County hearings on traffic variance requests don’t usually draw standing-room only crowds to the City/County Building in downtown Wilmington, but on Tuesday night the room was packed with bright orange-clad t-shirt-wearing constituents who left no doubt they were in favor of that evening’s applicant.
Hundreds of supporters of the Pettinaro Company’s plans to invest $130 million into the long-vacant Barley Mill Plaza site that once housed DuPont Company offices came out in force, with their shirts’ message leaving no doubt of their position: “Support Barley Mill.”
Attendees got what they came for, which was a unanimous, 13-0 New Castle County Council vote in favor of the variance, which will allow Pettinaro to move forward with demolition of the decrepit former DuPont buildings and transformation of the 500,000 square foot mixed-use development that will be anchored by a new Wegman’s grocery store.
Supporters in attendance cheered the positive outcome, nervously laughing when council president Karen Hartley-Nagle first joked that the variance had not been approved.
In all likelihood, the council vote may well signal and end to one of the longest running and most contentious land-use battles in county history, going back more than ten years to when developer Keith Stoltz first proposed a 2.5 million redevelopment of the property bordering the quiet Greenville community that was likened to the King of Prussia Mall.

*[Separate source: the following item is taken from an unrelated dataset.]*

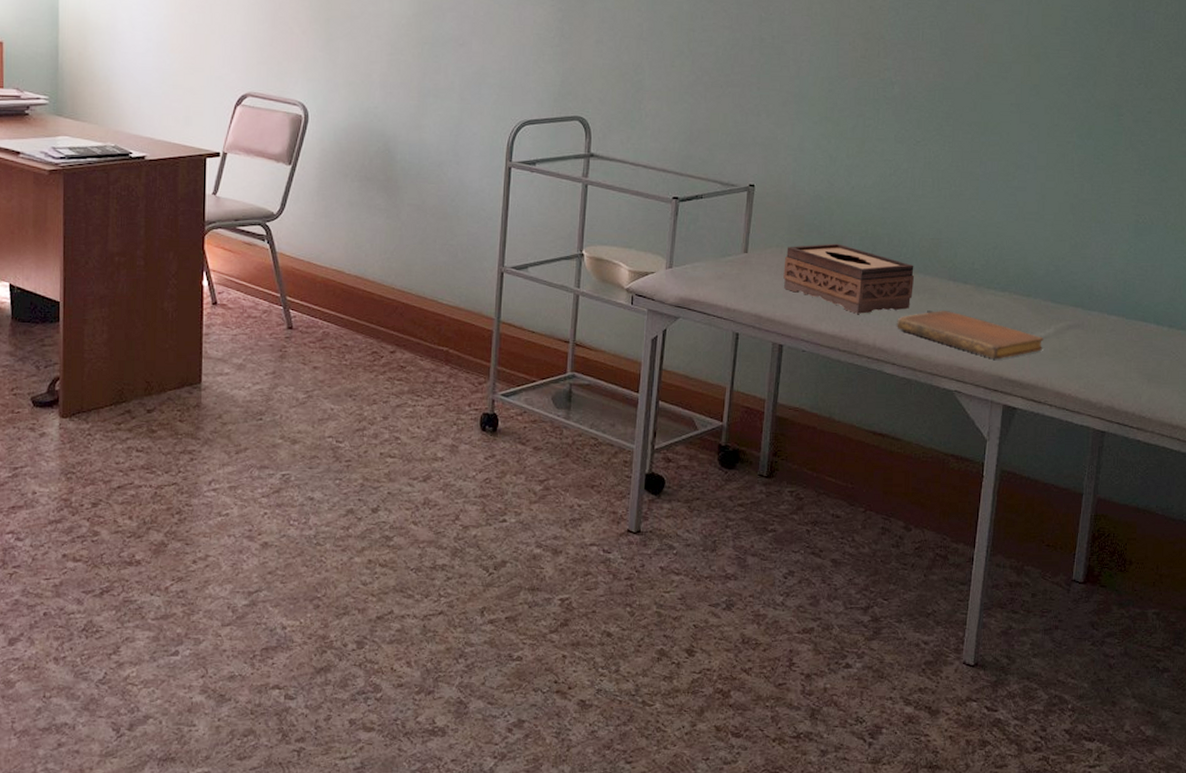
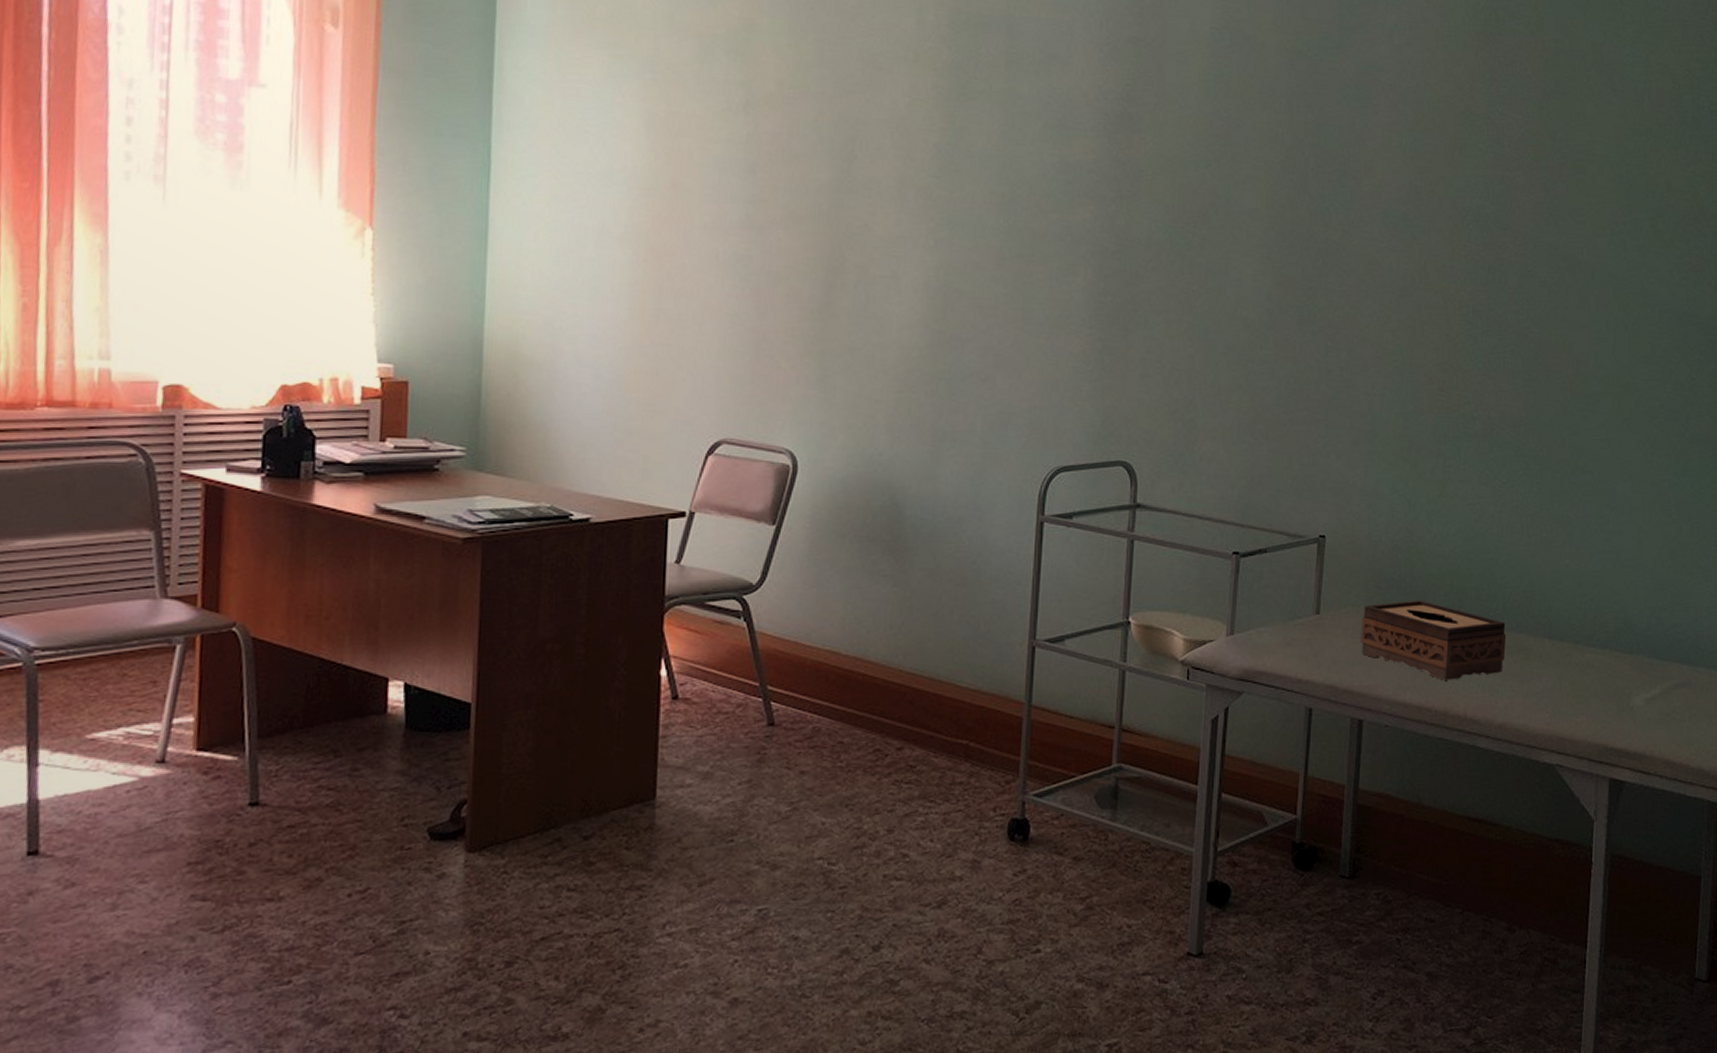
notebook: present [897,311,1044,360] -> none [1489,673,1649,727]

Pettinaro president Greg Pettinaro drew plaudits from the community and council members for engaging with civic groups and other stakeholders as he drafted plans for a downsized redevelopment. Pettinaro hosted several public meetings in advance of Tuesday’s hearing.
Landing Wegman’s as an anchor tenant delighted local residents, who complained of having to travel to north Wilmington or Pennsylvania for similar food store options.
Pettinaro said he was pleased with the outcome, and had no expectation the vote would be unanimous in his favor.
“I’m excited that the council agreed with our analysis that this is best for the community,” he said. “This means a lot more jobs. This is a big economic development project, a dilapidated park will get refurbished, something that becomes a vital part of this community again.”